Guidelines for proper restraint use

Ensure the restrained patient’s safety and observe him or her continuously:

  • Check pulse, blood pressure, and range of motion in extremities every 15 minutes while patient is in seclusion or restraints
  • Patient must be able to rotate head freely, and his or her airway must be unobstructed at all times
  • Do not restrict breathing by exerting excessive pressure on the patient’s back

Keep the patient as comfortable as possible

Provide frequent opportunities for eating, drinking, and elimination, and continually assess physical comfort

Assess the continuing need for restraint, and consider alternatives when possible

Source: Reference 6

Unmonitored suicidal man suffocates himself

Tarrant County (TX) District Court

A 26-year-old man in the suicide prevention unit of a community hospital suffocated himself using a vinyl pillowcase from his room and cellophane wrap from the hospital’s kitchen.

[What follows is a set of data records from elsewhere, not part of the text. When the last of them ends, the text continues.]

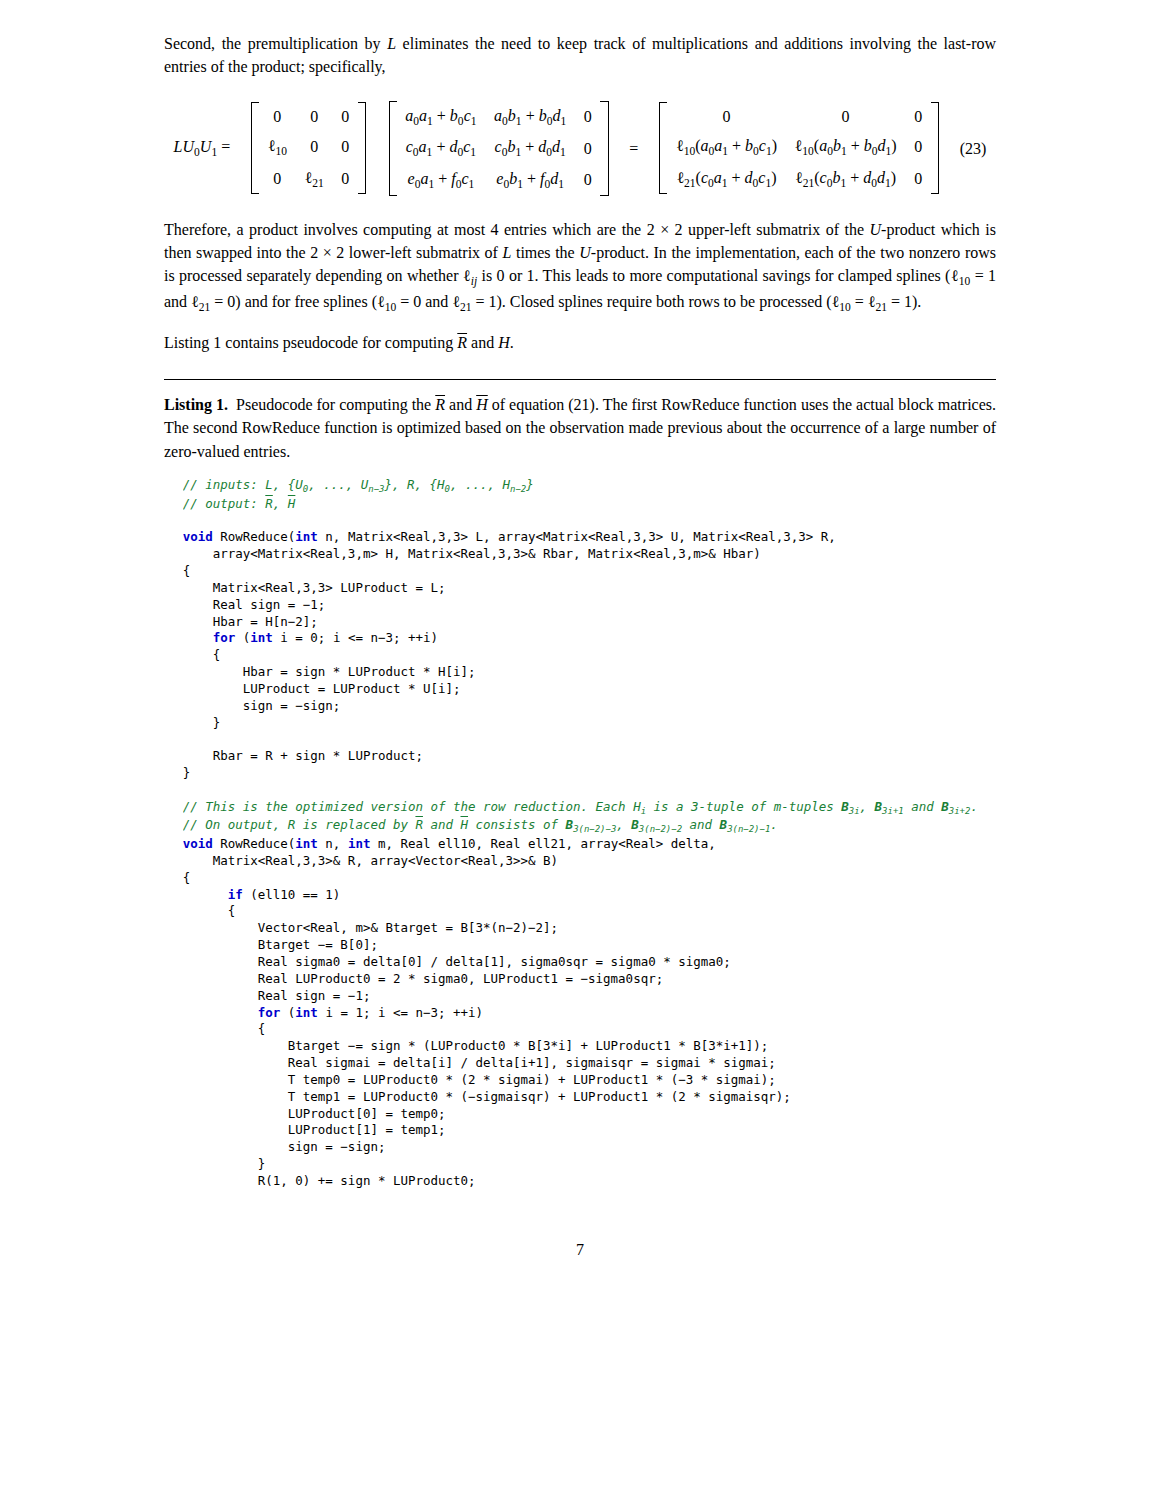Second, the premultiplication by L eliminates the need to keep track of multiplications and additions involving the last-row entries of the product; specifically,
LU0U1 =
| 0 | 0 | 0 |
| ℓ 10 | 0 | 0 |
| 0 | ℓ 21 | 0 |
| a 0 a 1 + b 0 c 1 | a 0 b 1 + b 0 d 1 | 0 |
| c 0 a 1 + d 0 c 1 | c 0 b 1 + d 0 d 1 | 0 |
| e 0 a 1 + f 0 c 1 | e 0 b 1 + f 0 d 1 | 0 |
=
| 0 | 0 | 0 |
| ℓ 10 ( a 0 a 1 + b 0 c 1 ) | ℓ 10 ( a 0 b 1 + b 0 d 1 ) | 0 |
| ℓ 21 ( c 0 a 1 + d 0 c 1 ) | ℓ 21 ( c 0 b 1 + d 0 d 1 ) | 0 |
(23)
Therefore, a product involves computing at most 4 entries which are the 2 × 2 upper-left submatrix of the U-product which is then swapped into the 2 × 2 lower-left submatrix of L times the U-product. In the implementation, each of the two nonzero rows is processed separately depending on whether ℓij is 0 or 1. This leads to more computational savings for clamped splines (ℓ10 = 1 and ℓ21 = 0) and for free splines (ℓ10 = 0 and ℓ21 = 1). Closed splines require both rows to be processed (ℓ10 = ℓ21 = 1).
Listing 1 contains pseudocode for computing R and H.
Listing 1. Pseudocode for computing the R and H of equation (21). The first RowReduce function uses the actual block matrices. The second RowReduce function is optimized based on the observation made previous about the occurrence of a large number of zero-valued entries.
// inputs: L, {U0, ..., Un−3}, R, {H0, ..., Hn−2}
// output: R, H

void RowReduce(int n, Matrix<Real,3,3> L, array<Matrix<Real,3,3> U, Matrix<Real,3,3> R,
    array<Matrix<Real,3,m> H, Matrix<Real,3,3>& Rbar, Matrix<Real,3,m>& Hbar)
{
    Matrix<Real,3,3> LUProduct = L;
    Real sign = −1;
    Hbar = H[n−2];
    for (int i = 0; i <= n−3; ++i)
    {
        Hbar = sign * LUProduct * H[i];
        LUProduct = LUProduct * U[i];
        sign = −sign;
    }

    Rbar = R + sign * LUProduct;
}

// This is the optimized version of the row reduction. Each Hi is a 3-tuple of m-tuples B3i, B3i+1 and B3i+2.
// On output, R is replaced by R and H consists of B3(n−2)−3, B3(n−2)−2 and B3(n−2)−1.
void RowReduce(int n, int m, Real ell10, Real ell21, array<Real> delta,
    Matrix<Real,3,3>& R, array<Vector<Real,3>>& B)
{
      if (ell10 == 1)
      {
          Vector<Real, m>& Btarget = B[3*(n−2)−2];
          Btarget −= B[0];
          Real sigma0 = delta[0] / delta[1], sigma0sqr = sigma0 * sigma0;
          Real LUProduct0 = 2 * sigma0, LUProduct1 = −sigma0sqr;
          Real sign = −1;
          for (int i = 1; i <= n−3; ++i)
          {
              Btarget −= sign * (LUProduct0 * B[3*i] + LUProduct1 * B[3*i+1]);
              Real sigmai = delta[i] / delta[i+1], sigmaisqr = sigmai * sigmai;
              T temp0 = LUProduct0 * (2 * sigmai) + LUProduct1 * (−3 * sigmai);
              T temp1 = LUProduct0 * (−sigmaisqr) + LUProduct1 * (2 * sigmaisqr);
              LUProduct[0] = temp0;
              LUProduct[1] = temp1;
              sign = −sign;
          }
          R(1, 0) += sign * LUProduct0;
7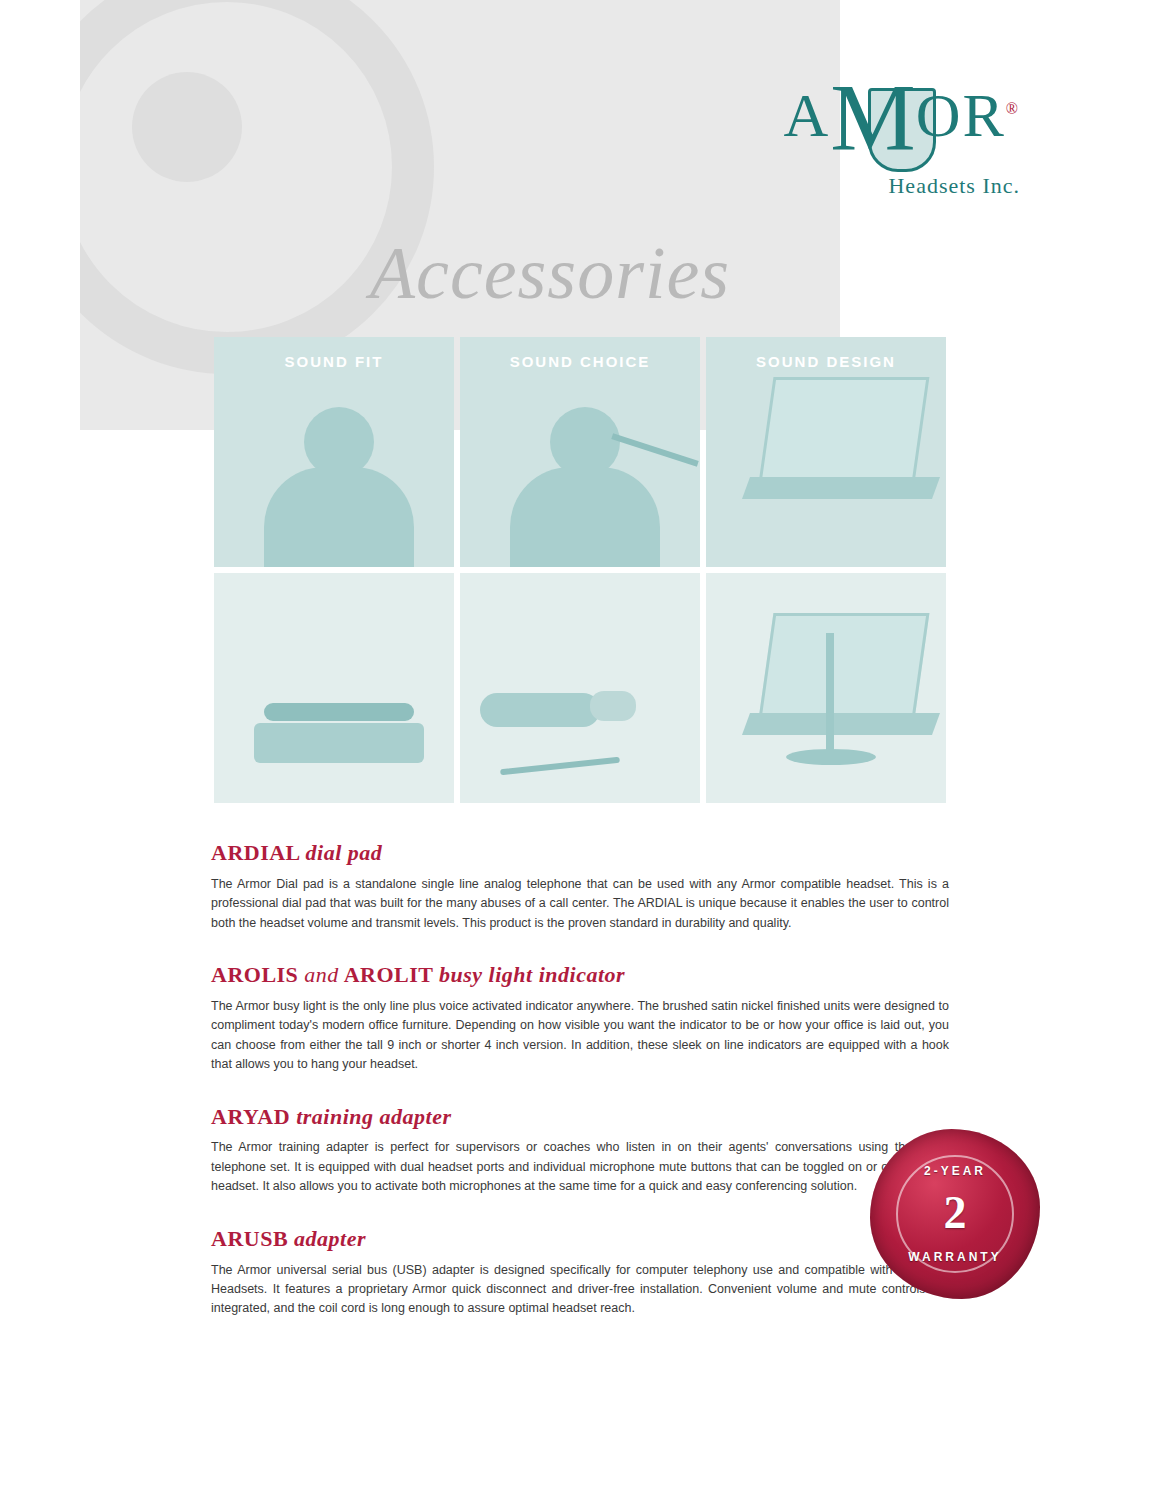AMOR®
Headsets Inc.
Accessories
Sound Fit
Sound Choice
Sound Design
ARDIAL dial pad
The Armor Dial pad is a standalone single line analog telephone that can be used with any Armor compatible headset. This is a professional dial pad that was built for the many abuses of a call center. The ARDIAL is unique because it enables the user to control both the headset volume and transmit levels. This product is the proven standard in durability and quality.
AROLIS and AROLIT busy light indicator
The Armor busy light is the only line plus voice activated indicator anywhere. The brushed satin nickel finished units were designed to compliment today's modern office furniture. Depending on how visible you want the indicator to be or how your office is laid out, you can choose from either the tall 9 inch or shorter 4 inch version. In addition, these sleek on line indicators are equipped with a hook that allows you to hang your headset.
ARYAD training adapter
The Armor training adapter is perfect for supervisors or coaches who listen in on their agents' conversations using the same telephone set. It is equipped with dual headset ports and individual microphone mute buttons that can be toggled on or off for either headset. It also allows you to activate both microphones at the same time for a quick and easy conferencing solution.
ARUSB adapter
The Armor universal serial bus (USB) adapter is designed specifically for computer telephony use and compatible with all Armor Headsets. It features a proprietary Armor quick disconnect and driver-free installation. Convenient volume and mute controls are integrated, and the coil cord is long enough to assure optimal headset reach.
2-YEAR
2
WARRANTY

For more than 40 minutes before finding the patient dead, staff had not documented checking the patient’s room, which was required every 15 minutes. Paramedics documented the beginning of rigor mortis.

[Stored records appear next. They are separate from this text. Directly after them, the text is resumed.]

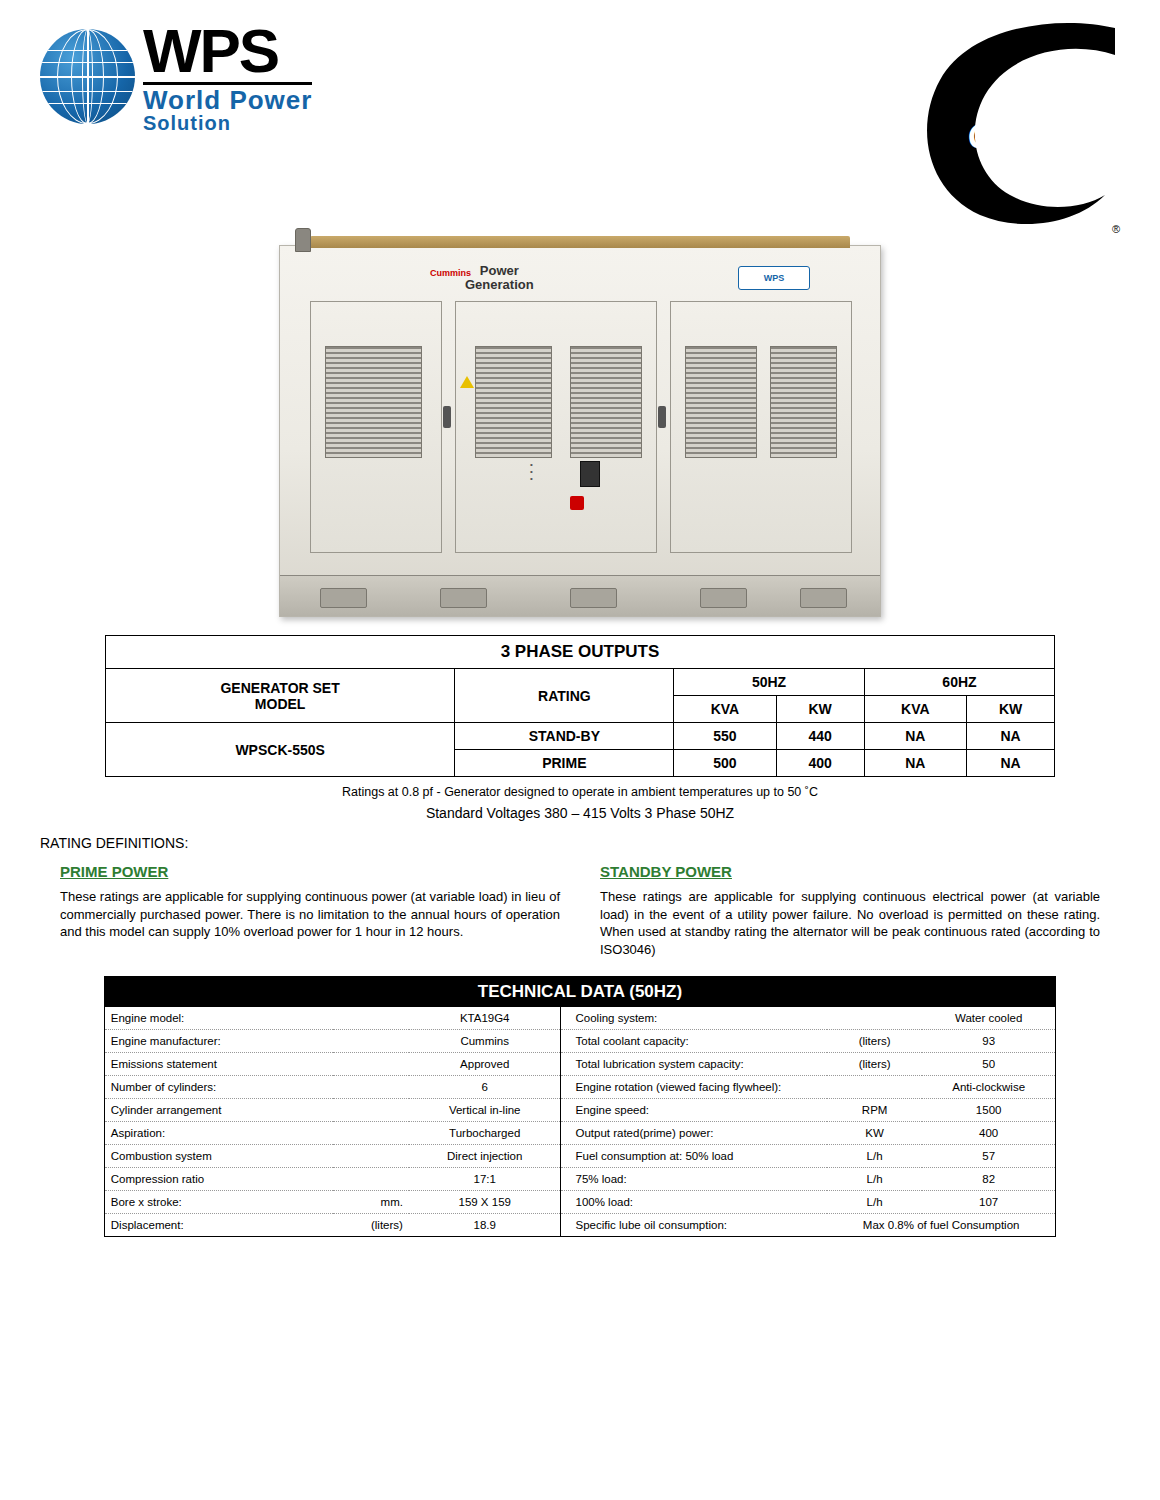WPS
World Power
Solution
Cummins ®
Cummins
Power
Generation
WPS
•
•
•
| 3 PHASE OUTPUTS |
| --- |
| GENERATOR SET MODEL | RATING | 50HZ | 60HZ |
| KVA | KW | KVA | KW |
| WPSCK-550S | STAND-BY | 550 | 440 | NA | NA |
| PRIME | 500 | 400 | NA | NA |
Ratings at 0.8 pf - Generator designed to operate in ambient temperatures up to 50 ˚C
Standard Voltages 380 – 415 Volts 3 Phase 50HZ
RATING DEFINITIONS:
PRIME POWER
These ratings are applicable for supplying continuous power (at variable load) in lieu of commercially purchased power. There is no limitation to the annual hours of operation and this model can supply 10% overload power for 1 hour in 12 hours.
STANDBY POWER
These ratings are applicable for supplying continuous electrical power (at variable load) in the event of a utility power failure. No overload is permitted on these rating. When used at standby rating the alternator will be peak continuous rated (according to ISO3046)
TECHNICAL DATA (50HZ)
| Engine model: | | KTA19G4 | Cooling system: | | Water cooled |
| Engine manufacturer: | | Cummins | Total coolant capacity: | (liters) | 93 |
| Emissions statement | | Approved | Total lubrication system capacity: | (liters) | 50 |
| Number of cylinders: | | 6 | Engine rotation (viewed facing flywheel): | | Anti-clockwise |
| Cylinder arrangement | | Vertical in-line | Engine speed: | RPM | 1500 |
| Aspiration: | | Turbocharged | Output rated(prime) power: | KW | 400 |
| Combustion system | | Direct injection | Fuel consumption at: 50% load | L/h | 57 |
| Compression ratio | | 17:1 | 75% load: | L/h | 82 |
| Bore x stroke: | mm. | 159 X 159 | 100% load: | L/h | 107 |
| Displacement: | (liters) | 18.9 | Specific lube oil consumption: | Max 0.8% of fuel Consumption |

The estate claimed the hospital had not adequately monitored the patient despite clear indications of suicidality. In the days preceding his death, records showed a deteriorating condition related to problems with his companion, who had told him she was leaving the home they shared. He previously attempted suicide when she threatened to move out and had injured himself on similar occasions.

At the time of his death, four staff members were on duty; one claimed to have seen the patient 5 minutes before he was found. The estate contended that more than 1 hour would have been required for rigor mortis to develop.

  • A settlement of $1.1 million was reached.

Dr. Grant’s observations

Immediately assess suicidal patients and their environment to reduce the risk of self-harm. One-on-one observation has been found to be most effective7 and should be required for patients with severe suicide risk. All suicidal patients should (at minimum) be visible to staff members at all times to maintain safety standards.7 Frequently document the patient’s location, activities, and behavior.

To ensure a safe environment for suicidal patients, identify and minimize risk factors associated with hospital settings.8 For example, access to cellophane wrap in this case should have been blocked. Ensure that suicidal patients cannot reach materials they could use to harm themselves such as pillowcases, drapery cords, ingestible cleaning supplies, shower curtains and rods, and breakable objects.

References

1. Richmond I, Trujillo D, Schmelzer J, et al. Least restrictive alternatives: do they really work? J Nurs Care Qual 1996;11:29-37.

2. Donat DC. Encouraging alternatives to seclusion, restraint, and reliance on PRN drugs in a public psychiatric hospital. Psychiatr Serv 2005;56:1105-8.

3. American Psychiatric Association, American Psychiatric Nurses Association, National Association of Psychiatric Health Systems. Learning from each other: Success stories and ideas for reducing restraint/seclusion in behavioral health 2003. Available at: http://www.psych.org/psych_pract/patient_safety/sandr.cfm. Accessed September 27, 2005.

4. Frueh BC, Knapp RG, Cusack KJ, et al. Patients’ reports of traumatic or harmful experiences within a psychiatric setting. Psychiatr Serv 2005;56:1123-33.

5. Appelbaum PS. Seclusion and restraint: Congress reacts to reports of abuse. Psychiatr Serv 1999;50:881-2.

6. Joint Commission on Accreditation of Healthcare Organizations. Behavioral Healthcare Standards FAQs on special interventions. Available at: http://www.jcaho.org/. Accessed September 27, 2005.

7. Sullivan AM, Barron CT, Bezmen J, et al. The safe treatment of the suicidal patient in an adult inpatient setting: a proactive approach. Psychiatr Q 2005;76:67-83.

8. Lieberman DZ, Resnik HL, Holder-Perkins V. Environmental risk factors in hospital suicide. Suicide Life Threat Behav 2004;34:448-53.